Dissertation – Chapter 5 – Mulatta Mama in Mark Twain’s Pudd’nhead Wilson (6 of 7)

Post it Notes like I used copiously while writing my dissertation. Image by Pexels on Pixabay at https://pixabay.com/en/post-it-notes-sticky-notes-note-1284667/
Post it Notes like I used copiously while writing my dissertation. Image by Pexels on Pixabay at https://pixabay.com/en/post-it-notes-sticky-notes-note-1284667/

© Copyright by
Roshaunda D. Cade
ALL RIGHTS RESERVED
2009

This blackface scene also recalls the lesser-known tradition of black female blackface minstrel performers.  Black women, mostly very fair-skinned, in these performances subverted the “dominance of minstrelsy’s containment of the black female body as fixed, unmoving, and confined to the two categories of mulatta or mama,” or in Roxy’s case, “mulatta” and “mama” (Bean 181).   While Roxy is both “mulatta” and “mama,” her disguise reads as black and male.   Roxy as the cross-dressed wench embodies numerous dualities: male/female, white womanhood/black womanhood, white manhood/black manhood, slave/free.  It is at this point in the novel that Roxy most fully realizes citizenship and liberty.  She does so through the feminist performances of passing and minstrelsy.  Roxy becomes a citizen through her pursuit of the public life (Buker 198).  She becomes the hybrid being embodying polarities (Buker 166).  And if liberty is the “continuous activity of differently . . . articulating . . . our associations with others and things about us,” then Roxy certainly finds freedom in creating this new publicly performed self (Flower 67).
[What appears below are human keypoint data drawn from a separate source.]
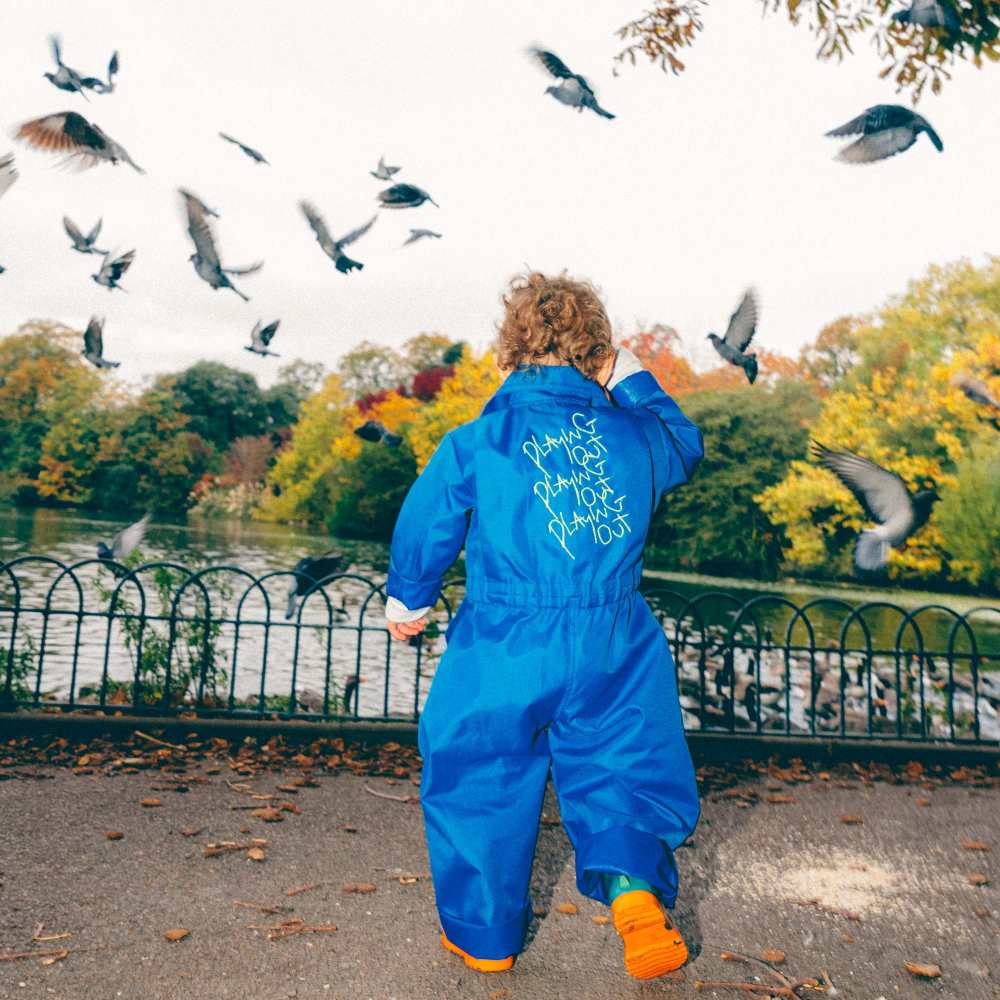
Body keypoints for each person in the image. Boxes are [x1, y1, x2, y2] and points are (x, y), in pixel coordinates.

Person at [384, 271, 703, 980]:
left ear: (507, 354)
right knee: (621, 769)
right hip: (614, 637)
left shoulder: (478, 440)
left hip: (504, 638)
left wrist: (409, 598)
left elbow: (427, 518)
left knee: (478, 771)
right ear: (598, 355)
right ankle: (635, 902)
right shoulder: (635, 435)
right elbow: (684, 443)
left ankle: (487, 937)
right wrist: (634, 378)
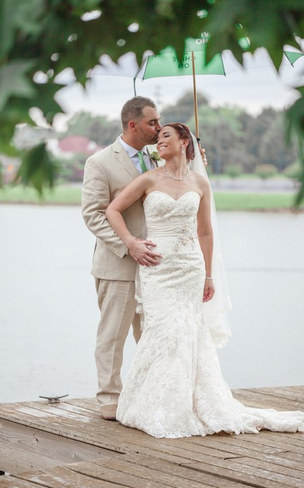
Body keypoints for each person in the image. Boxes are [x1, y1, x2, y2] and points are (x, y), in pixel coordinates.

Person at [105, 123, 304, 438]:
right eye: (157, 137)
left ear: (184, 141)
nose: (159, 141)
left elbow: (205, 231)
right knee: (163, 330)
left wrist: (207, 274)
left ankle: (185, 403)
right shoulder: (148, 179)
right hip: (157, 267)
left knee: (188, 332)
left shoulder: (200, 183)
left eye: (166, 136)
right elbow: (113, 210)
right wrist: (132, 243)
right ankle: (152, 402)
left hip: (189, 268)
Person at [82, 96, 162, 421]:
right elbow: (92, 215)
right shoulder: (100, 162)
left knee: (152, 334)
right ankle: (109, 399)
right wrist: (129, 246)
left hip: (155, 268)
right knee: (113, 336)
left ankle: (147, 394)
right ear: (133, 125)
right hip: (117, 265)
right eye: (153, 122)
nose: (159, 127)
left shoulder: (156, 159)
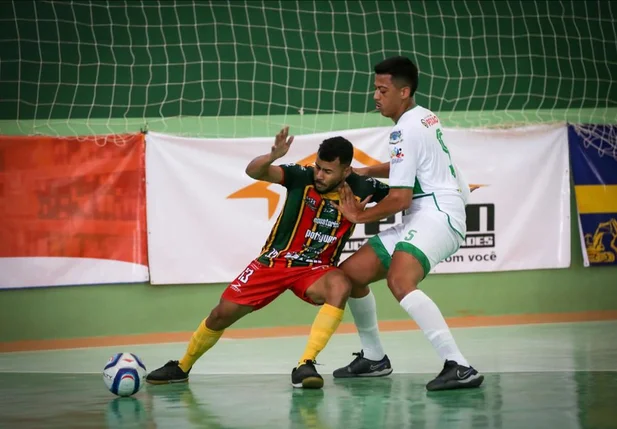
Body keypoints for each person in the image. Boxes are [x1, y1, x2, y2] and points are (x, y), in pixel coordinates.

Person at [146, 127, 389, 389]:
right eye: (318, 167)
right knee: (221, 314)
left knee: (341, 283)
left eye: (327, 171)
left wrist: (365, 215)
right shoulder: (300, 175)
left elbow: (404, 197)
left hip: (316, 270)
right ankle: (182, 366)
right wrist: (271, 156)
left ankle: (306, 363)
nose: (319, 174)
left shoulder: (362, 188)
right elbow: (255, 171)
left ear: (346, 171)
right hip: (274, 262)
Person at [330, 56, 484, 391]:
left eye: (383, 90)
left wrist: (357, 216)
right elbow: (410, 164)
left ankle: (459, 365)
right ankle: (374, 357)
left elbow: (399, 199)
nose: (376, 96)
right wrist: (367, 171)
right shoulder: (423, 117)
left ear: (404, 91)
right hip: (428, 211)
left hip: (438, 214)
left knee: (400, 279)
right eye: (375, 88)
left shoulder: (404, 128)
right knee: (351, 273)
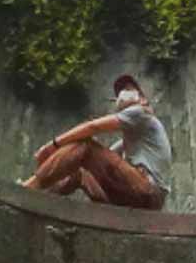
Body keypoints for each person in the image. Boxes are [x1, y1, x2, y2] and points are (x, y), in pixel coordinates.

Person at [19, 73, 171, 210]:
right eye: (119, 93)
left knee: (85, 145)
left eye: (128, 89)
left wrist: (52, 146)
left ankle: (30, 187)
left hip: (149, 193)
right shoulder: (130, 140)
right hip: (133, 197)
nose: (123, 94)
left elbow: (92, 127)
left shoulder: (142, 113)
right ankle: (44, 198)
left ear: (143, 99)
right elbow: (105, 163)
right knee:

According to Laura Browder, blackface minstrelsy creates a hyper-whiteness, which emerges from the performers’ ability temporarily to “embody” cultural norms associated with blackness (49).  This hyper-whiteness also relies on “denying blacks the same options for self-transformation” (Browder 49, 50).  Only whites can put on and take off racial stigma at will, so blackface minstrelsy simultaneously allows white men to explore a different race and yet remain completely white while doing so.   If blackface minstrelsy is a way for white men to attain hyper-whiteness, it becomes a means for white men to participate fully in the human privileges afforded by white supremacy as it gives them access to all of the benefits of American citizenship.  But if white males’ acting in blackface productions reveals their desire to try on blackness and their success in procuring the benefits of American white supremacy, then Roxy’s blackface portrayal indicates the same desires and successes.  In order to find her son, Roxy necessarily becomes a white male who can enact blackness within the social safety of a blackface minstrel performance.  This performance generates admission to the human rights and freedoms endowed by white supremacy, which allow Roxy to search for and confront her son.  To fulfill her role as a mother, Roxy, a slave woman, must transform into a free white man. 

Conclusion

Roxy asks Tom,

‘Ain’t you my chile?  En does you know anything dat a mother won’t do for her chile?  Dey ain’t nothin’ a white mother won’t do for her chile.  Who made ‘em so?  De Lord done it.  En who made de niggers?  De Lord made ’em.  In de inside, mothers is all de same.’ (Twain 100)

Like Harriet Beecher Stowe, Twain appeals to all mothers noting that on the inside all mothers are the same.  Although Stowe’s character Eliza had to become a white man and Roxy had to emerge as a white man in blackface, they both exhibit the same concern for their children as Roxana Beecher.  Their differences in circumstance determine their varying modes of action, but in light of the enormity of the task of raising future citizens, the disparities in their individual statuses as citizens seems small.  Katherine Ellison argues that motherhood introduces power into women lives, and she further argues that once accustomed to the domestic power of motherhood, women extend this power into the public realm and become more inclined to buck repressive social systems (106, 112, 113).   Motherhood motivates much of Pudd’nhead Wilson, and these byproducts of motherhood impel Roxy to action.